It's like a crazy, manic, non-stop slumber party in technicolor...I mean, you don't need drugs or anything to make it one of the most crazy, surreal but fun times, ever. : )

oooh, and the random conversations, and side quests! yep...


----------



## The Shiny Espeon (Dec 18, 2017)

Sabrewulf said:


> I don't think that's something you need to worry about. People in their late teens and early-to-mid twenties vastly outnumber all the other age demographics at most conventions.



That sounds about like college lol in my classes it was mostly young adults like me but you'd have the occasional student who was over 30 or 50 even


----------



## The Shiny Espeon (Dec 18, 2017)

Simo said:


> It's like a crazy, manic, non-stop slumber party in technicolor...I mean, you don't need drugs or anything to make it one of the most crazy, surreal but fun times, ever. : )
> 
> oooh, and the random conversations, and side quests! yep...



That does sound fun!  I'd be going mostly to see all the other fursuiters and all the different animal types. Just about every suit is a different species from another or a wacky color pattern so it's bound to be fun


----------



## Simo (Dec 18, 2017)

Oh, yeah, that was the best part of the first time I went: I mean, just to see so many fursuiters, all in one place, and so many species. And there's quite an age range, too; I doubt you'd feel outta place. The main con I have gone to is Fur the 'More, near DC...medium size con, about 1,000 in attendance. Staff is amazing, very well run. So not too huge, but not too small. I still have yet to go to a 'huge' con, like AC, or MFF, where there's say, 6,000 to 7,000...I think I might like it a bit cozier? Well, have fun, if ya go : )


----------



## The Shiny Espeon (Dec 19, 2017)

Simo said:


> Oh, yeah, that was the best part of the first time I went: I mean, just to see so many fursuiters, all in one place, and so many species. And there's quite an age range, too; I doubt you'd feel outta place. The main con I have gone to is Fur the 'More, near DC...medium size con, about 1,000 in attendance. Staff is amazing, very well run. So not too huge, but not too small. I still have yet to go to a 'huge' con, like AC, or MFF, where there's say, 6,000 to 7,000...I think I might like it a bit cozier? Well, have fun, if ya go : )



Thanks for the advice! Well it'll be a while before I can even think of going lol. I have a million other things to save for,  I just wanted to get a idea of what to expect before I went to one


----------



## Darkbird (Dec 19, 2017)

Not sure if you have a friend who would go with you, but having someone there you already know can boost your confidence level a lot.
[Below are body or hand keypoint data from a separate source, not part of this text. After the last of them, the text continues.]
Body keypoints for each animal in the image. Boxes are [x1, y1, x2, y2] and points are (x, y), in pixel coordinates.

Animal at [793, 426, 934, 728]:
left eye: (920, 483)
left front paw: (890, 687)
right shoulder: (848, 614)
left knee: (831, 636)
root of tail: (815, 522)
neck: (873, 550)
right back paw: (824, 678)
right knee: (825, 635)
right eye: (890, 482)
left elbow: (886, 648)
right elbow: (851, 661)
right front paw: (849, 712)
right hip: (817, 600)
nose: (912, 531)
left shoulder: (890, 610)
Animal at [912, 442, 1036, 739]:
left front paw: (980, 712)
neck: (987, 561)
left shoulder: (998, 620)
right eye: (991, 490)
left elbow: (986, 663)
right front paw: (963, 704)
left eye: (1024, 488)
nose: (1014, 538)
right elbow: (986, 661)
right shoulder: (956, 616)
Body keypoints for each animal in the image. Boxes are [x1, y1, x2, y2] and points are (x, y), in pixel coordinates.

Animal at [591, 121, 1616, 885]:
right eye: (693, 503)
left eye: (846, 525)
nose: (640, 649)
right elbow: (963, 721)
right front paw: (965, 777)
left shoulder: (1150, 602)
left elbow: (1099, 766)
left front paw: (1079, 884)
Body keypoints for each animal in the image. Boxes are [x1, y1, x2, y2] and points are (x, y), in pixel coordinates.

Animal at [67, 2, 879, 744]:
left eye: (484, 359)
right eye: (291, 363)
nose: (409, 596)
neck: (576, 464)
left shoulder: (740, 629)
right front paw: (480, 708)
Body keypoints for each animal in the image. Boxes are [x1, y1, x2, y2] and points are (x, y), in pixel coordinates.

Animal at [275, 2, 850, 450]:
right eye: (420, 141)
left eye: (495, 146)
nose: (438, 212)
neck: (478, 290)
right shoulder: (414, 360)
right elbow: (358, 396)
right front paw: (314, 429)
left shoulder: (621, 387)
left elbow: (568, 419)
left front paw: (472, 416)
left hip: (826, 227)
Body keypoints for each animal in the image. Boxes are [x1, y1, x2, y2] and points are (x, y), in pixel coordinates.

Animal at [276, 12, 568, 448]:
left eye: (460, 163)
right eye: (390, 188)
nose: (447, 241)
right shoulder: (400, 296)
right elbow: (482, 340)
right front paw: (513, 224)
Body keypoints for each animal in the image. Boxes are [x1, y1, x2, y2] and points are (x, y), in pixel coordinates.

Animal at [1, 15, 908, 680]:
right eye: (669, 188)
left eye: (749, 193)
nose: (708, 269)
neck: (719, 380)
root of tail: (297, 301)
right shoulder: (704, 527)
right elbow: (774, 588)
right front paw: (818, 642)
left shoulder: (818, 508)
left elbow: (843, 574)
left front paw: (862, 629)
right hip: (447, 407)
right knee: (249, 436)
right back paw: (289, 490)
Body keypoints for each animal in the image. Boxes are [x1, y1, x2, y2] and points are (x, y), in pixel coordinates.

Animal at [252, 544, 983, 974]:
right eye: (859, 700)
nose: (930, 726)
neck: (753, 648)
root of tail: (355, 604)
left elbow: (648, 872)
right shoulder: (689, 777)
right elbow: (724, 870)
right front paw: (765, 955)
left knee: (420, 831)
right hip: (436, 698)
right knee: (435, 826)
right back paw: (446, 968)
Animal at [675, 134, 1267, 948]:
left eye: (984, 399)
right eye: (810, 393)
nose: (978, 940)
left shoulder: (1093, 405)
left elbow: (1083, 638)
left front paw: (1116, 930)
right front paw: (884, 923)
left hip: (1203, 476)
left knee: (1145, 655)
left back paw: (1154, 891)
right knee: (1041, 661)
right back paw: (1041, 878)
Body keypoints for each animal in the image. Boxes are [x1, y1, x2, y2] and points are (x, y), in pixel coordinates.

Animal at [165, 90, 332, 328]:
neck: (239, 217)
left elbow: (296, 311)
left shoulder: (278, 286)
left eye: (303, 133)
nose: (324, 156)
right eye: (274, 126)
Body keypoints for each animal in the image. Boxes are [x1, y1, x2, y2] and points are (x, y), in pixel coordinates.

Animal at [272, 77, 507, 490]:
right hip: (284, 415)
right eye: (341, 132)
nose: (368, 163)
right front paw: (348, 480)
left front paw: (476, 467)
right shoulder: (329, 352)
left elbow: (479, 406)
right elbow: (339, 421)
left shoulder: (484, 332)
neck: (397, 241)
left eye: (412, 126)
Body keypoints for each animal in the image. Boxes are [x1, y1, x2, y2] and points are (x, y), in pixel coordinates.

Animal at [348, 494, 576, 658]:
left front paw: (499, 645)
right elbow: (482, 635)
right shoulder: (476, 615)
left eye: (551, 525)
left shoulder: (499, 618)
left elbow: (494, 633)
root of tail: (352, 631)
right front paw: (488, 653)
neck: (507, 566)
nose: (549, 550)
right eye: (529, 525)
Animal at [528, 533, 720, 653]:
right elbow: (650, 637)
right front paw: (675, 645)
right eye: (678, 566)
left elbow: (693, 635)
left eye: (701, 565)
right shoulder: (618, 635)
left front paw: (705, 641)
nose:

I actually used to be a bit (well maybe more than a "bit") shy about doing new stuff like this, then I had a friend who was into anime talk me into going to acen, and after playing lost puppy for a good chunk of the con I started to wander off on my own. Now I'm that guy who won't hesitate to start or take part in a random conversation, and I practically lived for those weird little side quests and adventures. I have yet to attend a furry con, but I won't hesitate to go when I get the chance. Actually haven't been to any cons in a long time, but I think I'm going to start hitting a few again in the next year or 2.


----------



## KiokuChan (Feb 1, 2018)

I kind of just went to one but it was the tiniest convention of any sort you've ever seen. It was really pretty chill and people seemed nice. Also, and I"m not saying to go to one anyway, but sometimes if an event says it's adult only it's actually just because they want things to be calmer/quieter and don't want to be responsible for people's kids running around. That's probably Sabrewulf mentioned going to an 18+ event and it not really being that different from anything else. Again though, go where you are comfortable. Maybe try something small to start, or something well established. Have fun!


----------